1.25 CCS's original business plan forecast that CCS would grow rapidly and that its frameworks would be used to buy more than £22 billion of common goods and services by 2017-18. Of this £22 billion, £8.5 billion would be from the wider public sector using CCS's frameworks. However, the wider public sector spend through CCS's frameworks decreased from £6.3 billion in 2013-14 to £6 billion in 2015-16. For central government, the plan also forecast that CCS would directly manage more than £13 billion of spend. However, the transition programme to make this happen was suspended; in 2015, it was cancelled. This has meant that CCS has not grown significantly; in fact, CCS frameworks are currently used at similar levels to when CCS was launched.7 This lack of growth in CCS's responsibilities means that CCS has not, and could not, achieve the very substantial benefits that it first set out to achieve.
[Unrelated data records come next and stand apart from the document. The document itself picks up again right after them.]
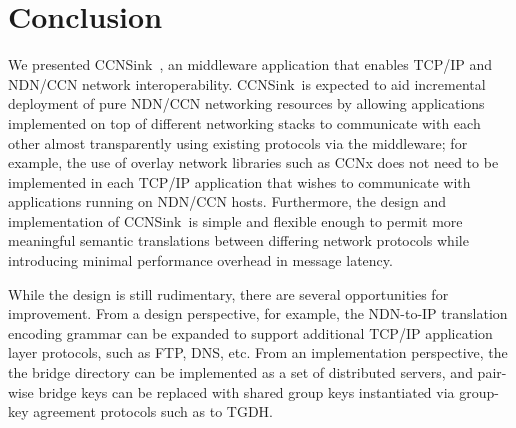 \documentclass{sigcomm}
\newcommand{\sink}{{\sf CCNSink}}
\begin{document}






\section{Conclusion}
We presented \sink\ , an middleware application that enables TCP/IP and NDN/CCN network interoperability. \sink\ is expected to aid incremental deployment of pure NDN/CCN networking resources by allowing applications implemented on top of different networking stacks to communicate with each other almost transparently using existing protocols via the middleware; for example, the use of overlay network libraries such as CCNx does not need to be implemented in each TCP/IP application that wishes to communicate with applications running on NDN/CCN hosts. Furthermore, the design and implementation of \sink\ is simple and flexible enough to permit more meaningful semantic translations between differing network protocols while introducing minimal performance overhead in message latency. 

While the design is still rudimentary, there are several opportunities for improvement. From a design perspective, for example, the NDN-to-IP translation encoding grammar can be expanded to support additional TCP/IP application layer protocols, such as FTP, DNS, etc. From an implementation perspective, the the bridge directory can be implemented as a set of distributed servers, and pair-wise bridge keys can be replaced with shared group keys instantiated via group-key agreement protocols such as to TGDH. 



\end{document}
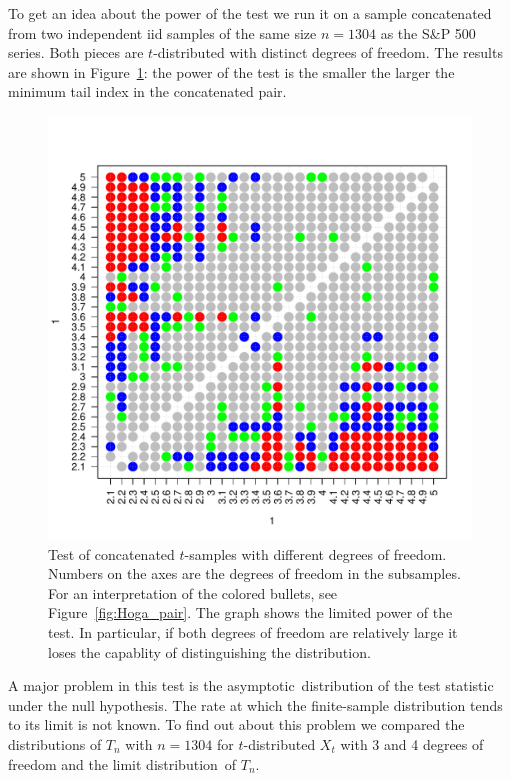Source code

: \documentclass[11pt,a4]{amsart}
\newcommand{\asy}{asymptotic}
\newcommand{\ds}{distribution}
\newcommand{\1}{{\mathbf 1}}
\begin{document}
\par
To get an idea about the power of the test we run it on a
sample concatenated from two independent iid samples of the same size $n=1304$ as the S\&P 500 series. 
Both pieces are $t$-distributed with distinct degrees
of freedom. The results are shown in Figure~\ref{fig:t_sim_pair}: the power of the test is the smaller the larger the minimum
tail index in the concatenated pair.
\begin{figure}[htb!]
  \centering
  \includegraphics[width=\textwidth, trim={1.0cm 1.5cm 1cm 2cm},
  clip]{t_sim_pair.pdf}
  \caption{Test  of concatenated $t$-samples with different
    degrees of freedom. Numbers on the axes are the degrees of freedom in the subsamples. For an interpretation of the colored
bullets, see Figure~\ref{fig:Hoga_pair}. The graph shows the limited power of the test. In particular, if
both degrees of freedom are relatively large it loses the capablity of  distinguishing the \ds .}
  \label{fig:t_sim_pair}
\end{figure}
\par
A major problem in this test is the \asy\ distribution of the test statistic under the
null hypothesis.  The rate at which the finite-sample distribution tends to its limit is not known.
To find out about this problem we compared the \ds s of $T_n$ 
with $n=1304$ for $t$-distributed $X_t$ with  3 and 4 degrees of freedom and the limit \ds\ of $T_n$.
\end{document}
1.26 CCS has not tracked the benefits and costs of its creation. Although HM Treasury normally requires this information to be reported, net benefits and costs from the initiative have never been recorded. CCS's current management considers that the original targets wrongly estimated the amount of goods and services which could be bought centrally and the activities appropriate for centralisation. It therefore believes the original plan was not deliverable and CCS's current business plan no longer aims to achieve the original targets. In November 2015, CCS lowered its target for taking on department spending during that year from more than £2 billion to £610 million. CCS then reported progress against the new target.
1.27 In Part Two we show that CCS has helped departments and the wider public sector to save money. However, these savings are not directly comparable to the government's original business plan for CCS or to the cost of the government's procurement workforce. Furthermore, the creation of CCS has led to some departments incurring unplanned cost, such as to address service weaknesses and rehired staff to carry out work that they had expected CCS to do. For example, the Department for Communities and Local Government, which transferred all of its procurement staff to CCS, has since recruited three staff members to create an Intelligent Client Function to oversee CCS and bridge gaps in commercial capability left by the transfer of staff to CCS.
________________________________________________________________________________
7 In 2013-14 frameworks created by the Government Procurement Service were used to purchase £11.4 billion of goods and services. In 2015-16 the equivalent figure was £12.8 billion.